Chapter 11
My sister borrowed my blue dress. It suited her much more than me. Even though we were twins, Jeni took after mother: the features were more delicate than mine, nicely chiseled, her body was just like a perfect figurine of a ballerina from a wooden music box that I smashed on the funeral day.
"Try to leave a speck on it, and I'll kill you!" These were the last words I said to her. I don't even remember what she replied. Most likely she just stuck out her tongue and smiled.
They were going to the nearest mall... asked me to join them, but I refused. I wanted to watch some stupid TV show with dad and older brothers – I found it better idea than wandering from one boutique to another. There were many days when I wondered if I went with them, could it change anything?
I never saw them again, becoming the only one girl in my family: a bleak-white phantom of my sister and a painful reminder of my mother.
I was telling this to her without looking into her eyes; instead, I was gazing at the picture on the wall. I think I was able to study every detail of it: the mast, the white sail, the waves. This was a reproduction of some famous painting. Yes, yes, of course, I saw the illustration in one of my mother's art books. Alana never interrupted me; didn’t she ask questions, didn't she pretend to be decent, faking sympathy. She just listened to me, being with me as I wanted it.
I didn’t even remember how I ended up in her arms. Like a child, I pressed my face to her breasts. I didn't even cry. Usually, I cry when I talk about them, therefore, I don't talk about them at all. I don’t raise this topic of conversation, but if it happens by chance, I cleverly take it into another direction: I have masterfully learned to dodge a painful subject over the years, just like that guy from Matrix dodged bullets.

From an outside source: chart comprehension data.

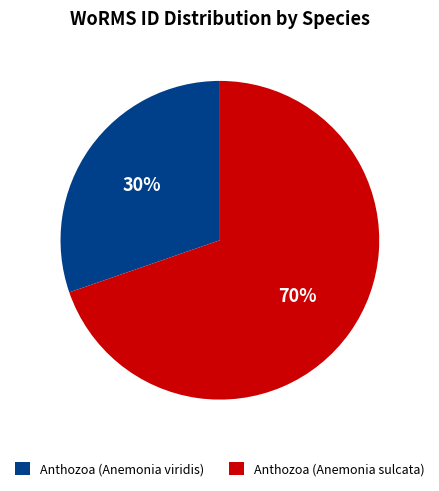

Combined, do Anthozoa (Anemonia viridis) and Anthozoa (Anemonia sulcata) account for over 50%?

Yes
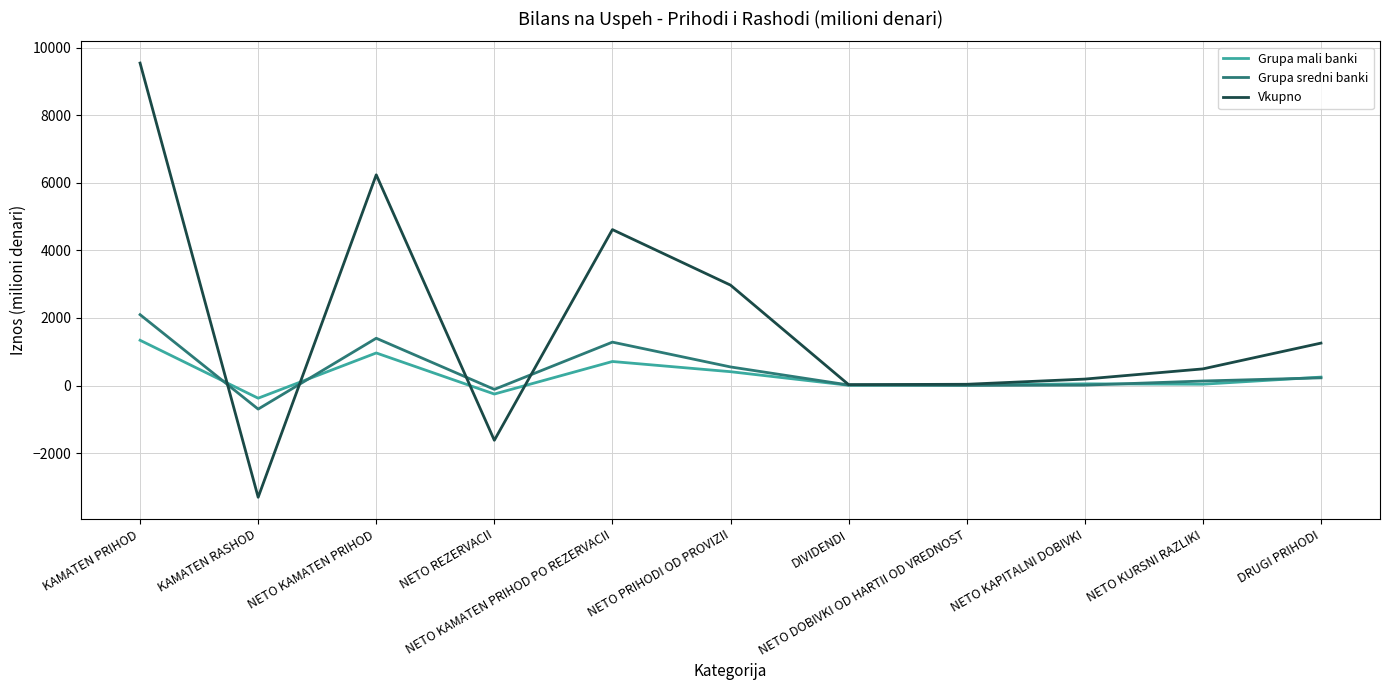

Which series has the widest spread of values?

Vkupno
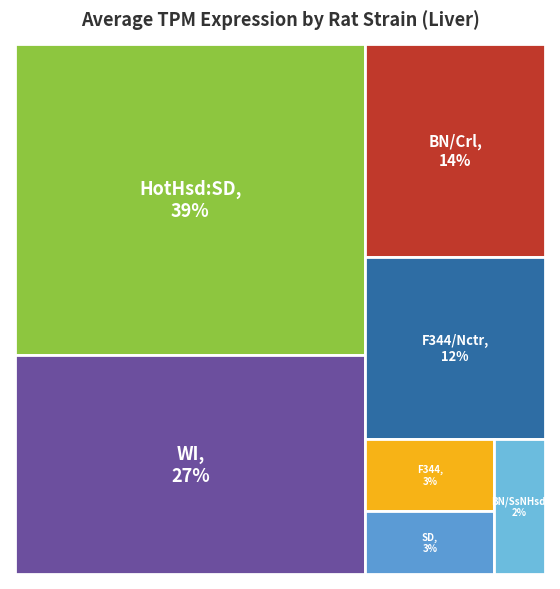

Is there a majority slice in this chart?

No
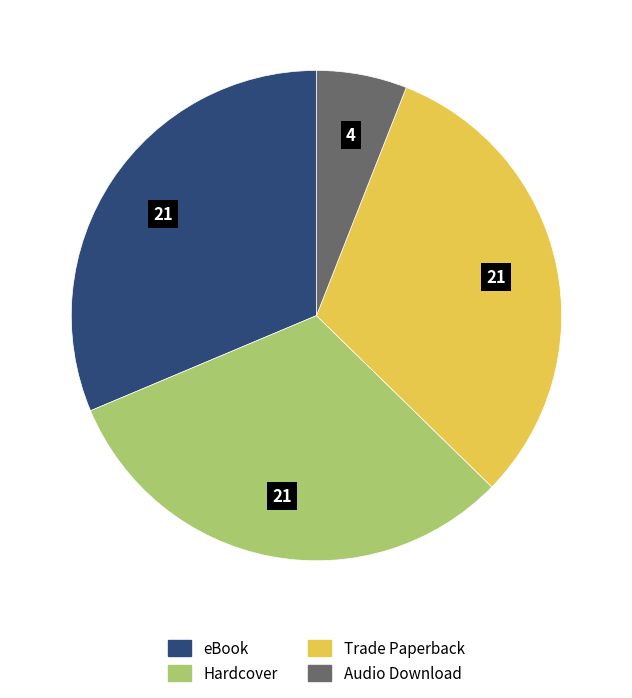

What is the smallest slice in the pie chart?

Audio Download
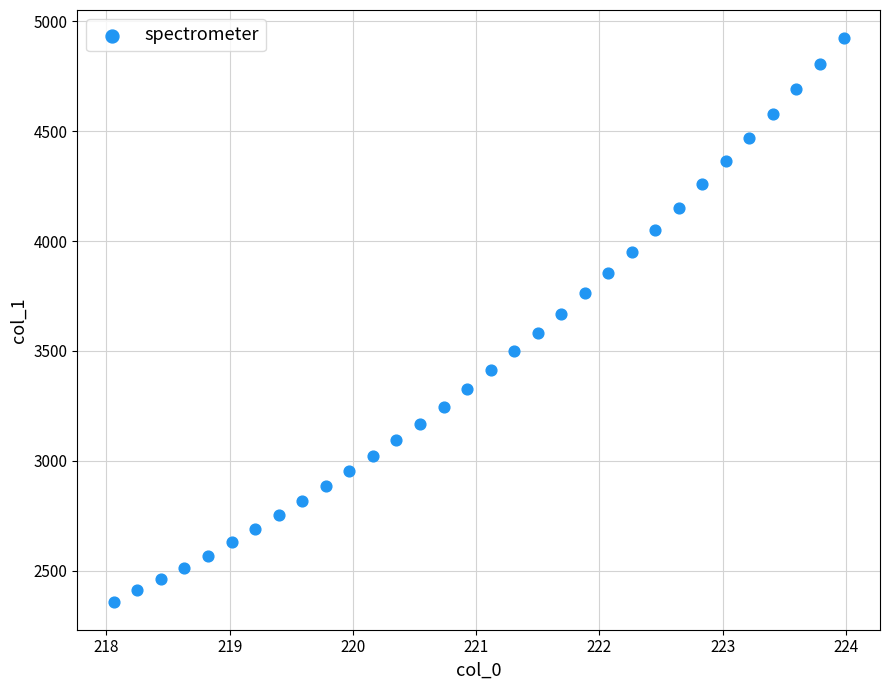

What is the range of Y values (max minus min)?

2562.7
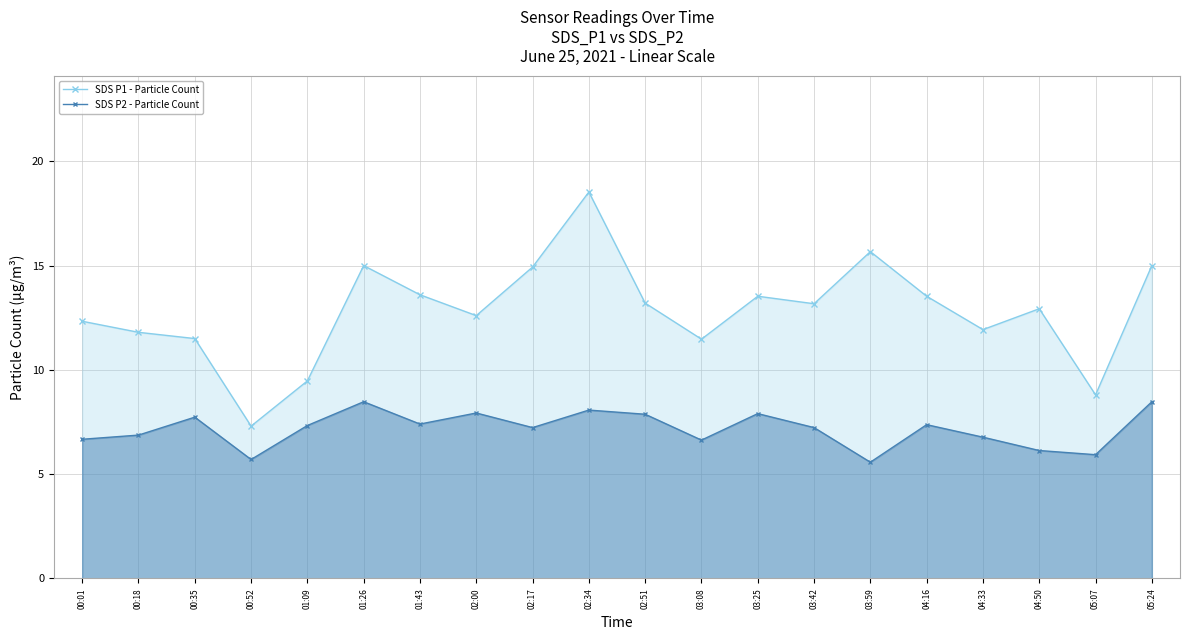

What is the sum of the SDS P2 - Particle Count values at 04:16 and 04:50?

13.5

I'm pretty funny girl. You know, that one who is fond of laughing with someone at work, cheering up people around her... but with Alana I was shy, sometimes even speechless. I preferred to listen to her jokes and funny comments; I’d rather stay forever a bashful baby when with her than playing a role of a cheerful girl next door.
Alana was patting my hair, while I was getting lighter and lighter inside disclosing my soul. I don't remember at what moment I stopped talking. A strange feeling of deliverance came as if a heavy backpack full of stones had been removed from my aching back. Alana seemed to have absorbed all my acute pain, leaving only bittersweet memories and hopes. Only her silent presence did more that no one, even the dearest ones, had succeeded in so many years.